On the email complaint, I guess I can only be thankful that I don't need push email. I would rather read email at a time of my choosing and not be alerted every time a message arrives. In my opinion, there is no such thing as a critical email message. Because email is inherently unreliable, nothing mission critical should ever depend on it.

While at home or in the office, I would agree with you almost without hesitation. People do make too big of a deal as a business communication tool. When traveling, either for work or pleasure, sometimes being able to be notified of an e-mail (subtly) at a reasonable time interval and without draining your battery checking every 30 or 60 minutes, it can be the difference between a four week "soft" vacation and a one week "no contact" vacation.

The alternative is to have my secretary call me if anything import comes up, and that is reluctantly what I am doing right now. I get a 5-minute warning for a conference call, try and wake up and be coherent, and get back to sleep when it is over. Not the best life, but sacrifices to be made when you love scuba diving.

My gripe is that the Blackberry actually did this for me, no secretary required. Three years ago, I could never have gotten to the position I am at now without the Blackberry, unless I matched my sleeping schedule to the US when abroad, which almost completely defeats the purposes of being away.
post #27 of 29
Quote:
Originally Posted by anantksundaram View Post

Huh? What is this analyst report saying? I don't really follow.....

Absolutely nothing. Along with the grammatical issues noted above, the author(s) also admit that the sample size is too small to represent anything.
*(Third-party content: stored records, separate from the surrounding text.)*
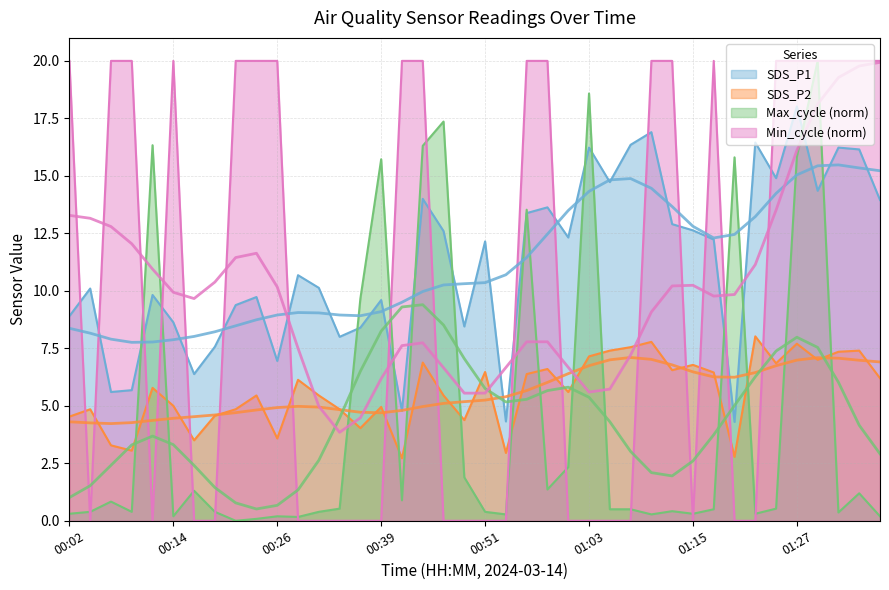

What is the sum of all Min_cycle values?

400.0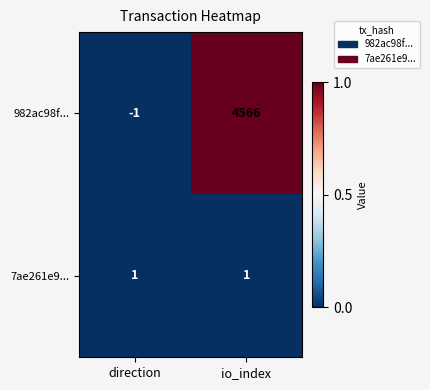

At io_index, list the series in order from smallest to largest.

7ae261e9..., 982ac98f...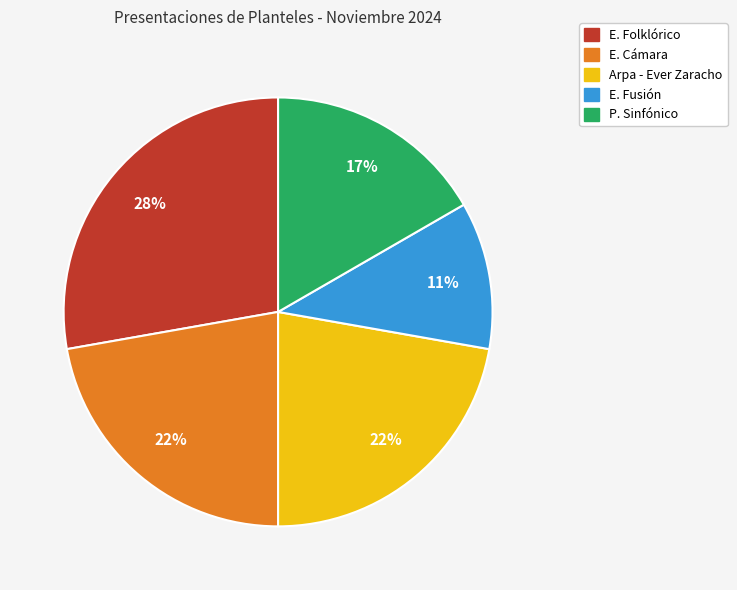

Does any single category account for the majority?

No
Or as murphyweb put it:
Quote:
Originally Posted by murphyweb

I am a businessman and whilst shopping this morning i bought a tin of sweetcorn, does that mean that a tin of sweetcorn could be now classed as a business lunch??

That about covers it.
post #28 of 29
tough crowd!

anyway i've held off on buying one, got the wife one instead.
gotta have exchange for work and they won't budge on enabling imap.
i'm gonna wait for V2 and hope it's got 3G, GPS, and exchange!
btw... edge does suck completely. people are just lowering their standards because they love everything else about the phone!
post #29 of 29
The iPhone will never be a serious business tool until they sort out the international data situation.
At&t's charge of $20 per Mb is absolutely outrageous.

For example, to open the Apple.com home page on your iPhone costs you $14.50 when you are in France.
Apple has also not included a feature to turn off edge, so it's constantly checking stocks and weather in the background and costing you a fortune, even when you think you're not on the internet.